**Document source**
##########

Très sensible au caractère trop « policé » de la société japonaise, le photographe anglais a travaillé sur l’embourgeoisement des quartiers de Tokyo. « La ville est un espace qui se réinvente toujours, mais les petits quartiers qui s’embourgeoisent perdent de leur caractère originel et de leur charme, déplore-t-il. Le sujet est plus complexe qu’il n’y paraît : le Japon vieillit et beaucoup de vieux quartiers se vident lorsque les gens prennent leur retraite et s’éloignent. Les familles plus jeunes cherchent des villes nouvelles avec des grandes enseignes et des parcs pour enfants. J’ai pris cette photo de personnes regardant une maquette du projet de réaménagement prévu pour Shibuya. »

##########

Lignes issues d'une collecte de données
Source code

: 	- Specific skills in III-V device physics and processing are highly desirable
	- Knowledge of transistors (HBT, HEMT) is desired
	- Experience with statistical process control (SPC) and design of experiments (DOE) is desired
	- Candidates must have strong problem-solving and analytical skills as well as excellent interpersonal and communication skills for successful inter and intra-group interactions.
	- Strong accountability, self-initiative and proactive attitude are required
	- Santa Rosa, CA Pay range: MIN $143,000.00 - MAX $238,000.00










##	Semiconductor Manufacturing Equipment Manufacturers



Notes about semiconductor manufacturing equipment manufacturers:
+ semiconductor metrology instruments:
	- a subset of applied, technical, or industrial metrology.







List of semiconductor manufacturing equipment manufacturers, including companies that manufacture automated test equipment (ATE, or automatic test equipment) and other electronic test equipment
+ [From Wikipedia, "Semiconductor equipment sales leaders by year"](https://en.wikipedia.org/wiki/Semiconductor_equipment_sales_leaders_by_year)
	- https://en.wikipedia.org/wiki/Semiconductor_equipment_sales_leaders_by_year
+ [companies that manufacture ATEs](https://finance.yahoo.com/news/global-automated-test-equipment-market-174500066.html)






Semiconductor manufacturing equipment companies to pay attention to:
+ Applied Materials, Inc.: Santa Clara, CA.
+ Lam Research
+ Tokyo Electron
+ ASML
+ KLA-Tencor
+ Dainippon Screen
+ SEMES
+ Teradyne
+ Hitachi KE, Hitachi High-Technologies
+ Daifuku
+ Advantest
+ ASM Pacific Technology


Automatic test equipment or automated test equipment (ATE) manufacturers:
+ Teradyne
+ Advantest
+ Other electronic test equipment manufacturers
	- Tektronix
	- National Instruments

##########

**Activités**
- a) Pour chaque affirmation, dites si elle s'accorde avec le texte sur Tokyo en répondant oui ou non et en citant les mots du texte qui tranchent : (i) Le photographe est japonais. (ii) Selon lui, beaucoup de vieux quartiers se vident quand les gens partent à la retraite. (iii) Les familles plus jeunes recherchent des parcs pour enfants.
- b) Répondez à ces questions d'après le texte sur Tokyo :
(i) Sur quel sujet le photographe a-t-il travaillé ?
(ii) Que perdent les petits quartiers qui s'embourgeoisent ?
(iii) Que regardent les personnes sur sa photo ?
- c) Reprenez le texte sur l'embourgeoisement de Tokyo là où il s'arrête et écrivez-en la suite.
Ces lignes ne sont pas nécessaires.

**Réponses données**
- a)
(i) Non : « le photographe anglais ».
(ii) Oui : « beaucoup de vieux quartiers se vident lorsque les gens prennent leur retraite et s’éloignent ».
(iii) Oui : « Les familles plus jeunes cherchent des villes nouvelles avec des grandes enseignes et des parcs pour enfants ».

- b)
(i) Sur l'embourgeoisement des quartiers de Tokyo.
(ii) Leur caractère originel et leur charme.
(iii) Une maquette du projet de réaménagement prévu pour Shibuya.

- c)
Damon Coulter aime illustrer une problématique sociale par une image religieuse. D’où cette photographie d’un prêtre japonais dans une église de Hamamatsu. « Nous nous sommes rendus dans cette ville juste après le choc Lehman Brothers parce que nous avions entendu que de nombreux travailleurs immigrés brésiliens et péruviens, la plupart d’origine japonaise, avaient été brutalement licenciés, » raconte le photographe. Ce manque de compassion envers les pauvres et les étrangers avait quelque chose de choquant. Lorsque ces travailleurs sont rentrés chez eux, ils ont trouvé leurs affaires étalées dans la rue et la serrure de leur porte avait été changée. Ces migrants éprouvaient beaucoup de colère, eux qui ont tendance à avoir un fort sentiment d’appartenance à l’identité japonaise, jusqu’à ce qu’ils viennent au Japon où on leur a fait fortement sentir qu’ils n’étaient pas assez japonais. En réaction, beaucoup ont haï le pays et ont activement développé la partie sud-américaine de leur culture, comme leur attachement à l’Église catholique et au Carnaval. En effet, l’Eglise catholique dans laquelle je me suis rendue aide de nombreux pauvres et sans-abri dans la ville. »
Retrouvez les photos de Japan Street Lens sur le site web du collectif et son compte instagram.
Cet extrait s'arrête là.